Stored data entries:
┌────────

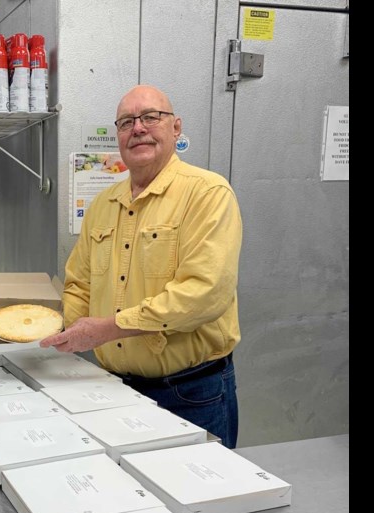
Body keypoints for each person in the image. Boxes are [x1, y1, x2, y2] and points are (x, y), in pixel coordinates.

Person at [40, 85, 243, 448]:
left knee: (196, 498)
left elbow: (204, 293)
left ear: (176, 128)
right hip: (112, 388)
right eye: (127, 122)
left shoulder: (208, 194)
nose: (138, 128)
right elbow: (79, 287)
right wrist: (23, 326)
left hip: (191, 395)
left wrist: (110, 328)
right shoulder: (104, 204)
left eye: (151, 117)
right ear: (118, 135)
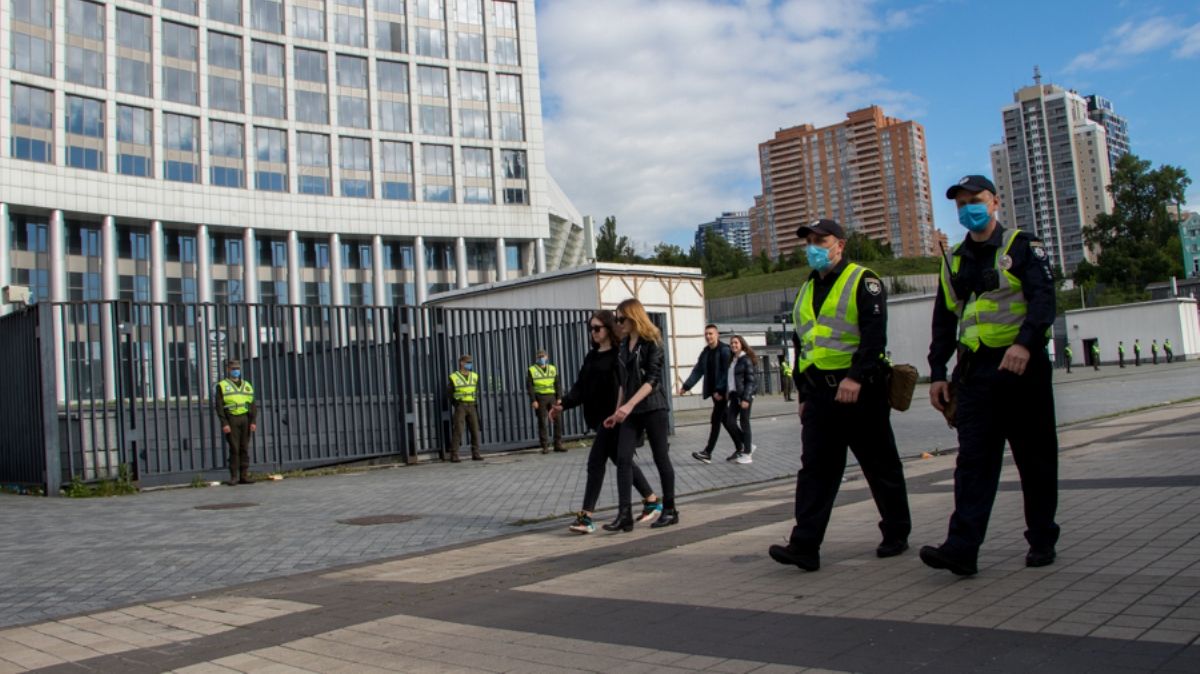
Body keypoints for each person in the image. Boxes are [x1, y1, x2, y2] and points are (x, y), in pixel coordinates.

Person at [923, 175, 1060, 577]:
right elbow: (944, 320)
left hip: (1021, 368)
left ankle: (1041, 538)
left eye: (975, 200)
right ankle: (961, 549)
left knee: (1034, 459)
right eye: (961, 203)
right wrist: (936, 372)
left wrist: (1025, 343)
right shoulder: (955, 260)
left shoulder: (1021, 246)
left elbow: (1043, 300)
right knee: (973, 464)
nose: (968, 209)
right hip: (976, 372)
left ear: (995, 201)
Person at [768, 219, 911, 572]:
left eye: (821, 240)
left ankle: (896, 531)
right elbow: (802, 344)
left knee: (880, 465)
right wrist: (802, 394)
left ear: (840, 244)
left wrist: (856, 377)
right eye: (810, 241)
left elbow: (875, 335)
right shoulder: (805, 289)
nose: (814, 246)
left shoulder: (864, 280)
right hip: (818, 396)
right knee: (815, 471)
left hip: (859, 391)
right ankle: (804, 546)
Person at [551, 310, 663, 534]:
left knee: (595, 463)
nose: (593, 332)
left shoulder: (618, 355)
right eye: (591, 328)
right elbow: (581, 387)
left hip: (614, 418)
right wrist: (563, 404)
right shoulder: (592, 356)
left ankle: (586, 516)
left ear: (609, 329)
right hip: (599, 419)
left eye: (597, 328)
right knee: (622, 462)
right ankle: (651, 500)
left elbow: (625, 386)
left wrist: (620, 412)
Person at [604, 298, 678, 531]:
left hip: (653, 407)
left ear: (634, 317)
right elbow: (623, 383)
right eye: (616, 319)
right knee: (623, 458)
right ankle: (624, 514)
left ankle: (669, 509)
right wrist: (618, 410)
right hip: (631, 411)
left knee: (660, 457)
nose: (618, 323)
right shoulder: (624, 345)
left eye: (621, 319)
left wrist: (629, 405)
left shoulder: (651, 341)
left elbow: (652, 380)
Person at [680, 325, 736, 464]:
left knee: (715, 420)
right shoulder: (706, 352)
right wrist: (686, 386)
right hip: (714, 393)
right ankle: (743, 446)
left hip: (721, 393)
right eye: (706, 334)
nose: (708, 336)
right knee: (726, 421)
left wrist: (720, 390)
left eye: (711, 333)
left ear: (717, 334)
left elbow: (727, 372)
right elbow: (698, 370)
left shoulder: (724, 350)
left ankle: (708, 452)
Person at [214, 359, 257, 485]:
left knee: (244, 447)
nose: (236, 371)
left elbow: (252, 405)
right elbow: (219, 406)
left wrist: (253, 421)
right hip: (231, 418)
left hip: (245, 418)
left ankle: (244, 475)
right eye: (233, 369)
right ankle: (234, 476)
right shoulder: (222, 385)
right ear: (228, 370)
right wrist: (224, 423)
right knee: (234, 448)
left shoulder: (247, 385)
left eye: (237, 369)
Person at [726, 336, 758, 464]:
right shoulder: (733, 360)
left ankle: (747, 454)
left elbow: (750, 380)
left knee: (744, 423)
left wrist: (746, 398)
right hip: (734, 395)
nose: (733, 345)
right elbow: (731, 379)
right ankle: (748, 444)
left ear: (742, 344)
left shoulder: (745, 360)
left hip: (744, 396)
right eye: (731, 343)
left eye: (736, 343)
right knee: (730, 422)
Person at [527, 349, 564, 454]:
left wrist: (559, 397)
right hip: (540, 398)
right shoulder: (532, 370)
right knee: (542, 422)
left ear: (547, 357)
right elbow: (530, 387)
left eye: (543, 356)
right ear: (536, 358)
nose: (541, 358)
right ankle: (545, 446)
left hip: (552, 397)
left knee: (558, 420)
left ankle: (558, 444)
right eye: (539, 357)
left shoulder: (552, 368)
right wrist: (533, 400)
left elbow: (557, 384)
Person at [447, 355, 483, 462]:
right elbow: (449, 393)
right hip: (461, 406)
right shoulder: (454, 377)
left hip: (472, 405)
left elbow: (475, 391)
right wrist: (457, 404)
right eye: (468, 362)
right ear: (461, 363)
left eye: (471, 362)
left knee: (475, 430)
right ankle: (454, 455)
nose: (470, 364)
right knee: (458, 430)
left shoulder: (475, 376)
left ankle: (476, 453)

└────────

What you need to do: Omit the pictures. Repeat the rest of the data exactly.

Written reply:
Body keypoints for each person in the image. Boxes are [x1, y1, x2, y2] and points are (x, y), in pixel coordinates.

Person at [40, 85, 243, 448]:
left knee: (196, 498)
left elbow: (204, 293)
left ear: (176, 128)
right hip: (112, 388)
right eye: (127, 122)
left shoulder: (208, 194)
nose: (138, 128)
right elbow: (79, 287)
right wrist: (23, 326)
left hip: (191, 395)
left wrist: (110, 328)
right shoulder: (104, 204)
left eye: (151, 117)
right ear: (118, 135)
Body keypoints for each person in the image. Boxes are [x1, y1, x2, y2] and points are (x, y), in pixel coordinates.

Person at [923, 175, 1060, 577]:
right elbow: (944, 320)
left hip: (1021, 368)
left ankle: (1041, 538)
left eye: (975, 200)
right ankle: (961, 549)
left knee: (1034, 459)
right eye: (961, 203)
right wrist: (936, 372)
left wrist: (1025, 343)
right shoulder: (955, 260)
left shoulder: (1021, 246)
left elbow: (1043, 300)
right knee: (973, 464)
nose: (968, 209)
right hip: (976, 372)
left ear: (995, 201)
Person at [768, 219, 911, 572]:
left eye: (821, 240)
left ankle: (896, 531)
right elbow: (802, 344)
left knee: (880, 465)
right wrist: (802, 394)
left ear: (840, 244)
left wrist: (856, 377)
right eye: (810, 241)
left elbow: (875, 335)
right shoulder: (805, 289)
nose: (814, 246)
left shoulder: (864, 280)
right hip: (818, 396)
right knee: (815, 471)
left hip: (859, 391)
right ankle: (804, 546)
Person at [551, 310, 663, 534]:
left knee: (595, 463)
nose: (593, 332)
left shoulder: (618, 355)
right eye: (591, 328)
right elbow: (581, 387)
left hip: (614, 418)
right wrist: (563, 404)
right shoulder: (592, 356)
left ankle: (586, 516)
left ear: (609, 329)
right hip: (599, 419)
left eye: (597, 328)
right knee: (622, 462)
right ankle: (651, 500)
left elbow: (625, 386)
left wrist: (620, 412)
Person at [604, 298, 678, 531]:
left hip: (653, 407)
left ear: (634, 317)
right elbow: (623, 383)
right eye: (616, 319)
right knee: (623, 458)
right ankle: (624, 514)
left ankle: (669, 509)
right wrist: (618, 410)
right hip: (631, 411)
left knee: (660, 457)
nose: (618, 323)
right shoulder: (624, 345)
left eye: (621, 319)
left wrist: (629, 405)
left shoulder: (651, 341)
left elbow: (652, 380)
Person at [680, 325, 736, 464]:
left knee: (715, 420)
right shoulder: (706, 352)
right wrist: (686, 386)
right hip: (714, 393)
right ankle: (743, 446)
left hip: (721, 393)
right eye: (706, 334)
nose: (708, 336)
right knee: (726, 421)
left wrist: (720, 390)
left eye: (711, 333)
left ear: (717, 334)
left elbow: (727, 372)
right elbow: (698, 370)
left shoulder: (724, 350)
left ankle: (708, 452)
Person at [214, 359, 257, 485]:
left knee: (244, 447)
nose: (236, 371)
left elbow: (252, 405)
right elbow: (219, 406)
left wrist: (253, 421)
right hip: (231, 418)
left hip: (245, 418)
left ankle: (244, 475)
right eye: (233, 369)
right ankle: (234, 476)
right shoulder: (222, 385)
right ear: (228, 370)
right wrist: (224, 423)
right knee: (234, 448)
left shoulder: (247, 385)
left eye: (237, 369)
Person at [726, 336, 758, 464]:
right shoulder: (733, 360)
left ankle: (747, 454)
left elbow: (750, 380)
left knee: (744, 423)
left wrist: (746, 398)
right hip: (734, 395)
nose: (733, 345)
right elbow: (731, 379)
right ankle: (748, 444)
left ear: (742, 344)
left shoulder: (745, 360)
left hip: (744, 396)
right eye: (731, 343)
left eye: (736, 343)
right knee: (730, 422)
Person at [527, 349, 564, 454]:
left wrist: (559, 397)
right hip: (540, 398)
right shoulder: (532, 370)
right knee: (542, 422)
left ear: (547, 357)
right elbow: (530, 387)
left eye: (543, 356)
right ear: (536, 358)
nose: (541, 358)
right ankle: (545, 446)
left hip: (552, 397)
left knee: (558, 420)
left ankle: (558, 444)
right eye: (539, 357)
left shoulder: (552, 368)
right wrist: (533, 400)
left elbow: (557, 384)
Person at [447, 355, 483, 462]:
right elbow: (449, 393)
right hip: (461, 406)
right shoulder: (454, 377)
left hip: (472, 405)
left elbow: (475, 391)
right wrist: (457, 404)
right eye: (468, 362)
right ear: (461, 363)
left eye: (471, 362)
left knee: (475, 430)
right ankle: (454, 455)
nose: (470, 364)
right knee: (458, 430)
left shoulder: (475, 376)
left ankle: (476, 453)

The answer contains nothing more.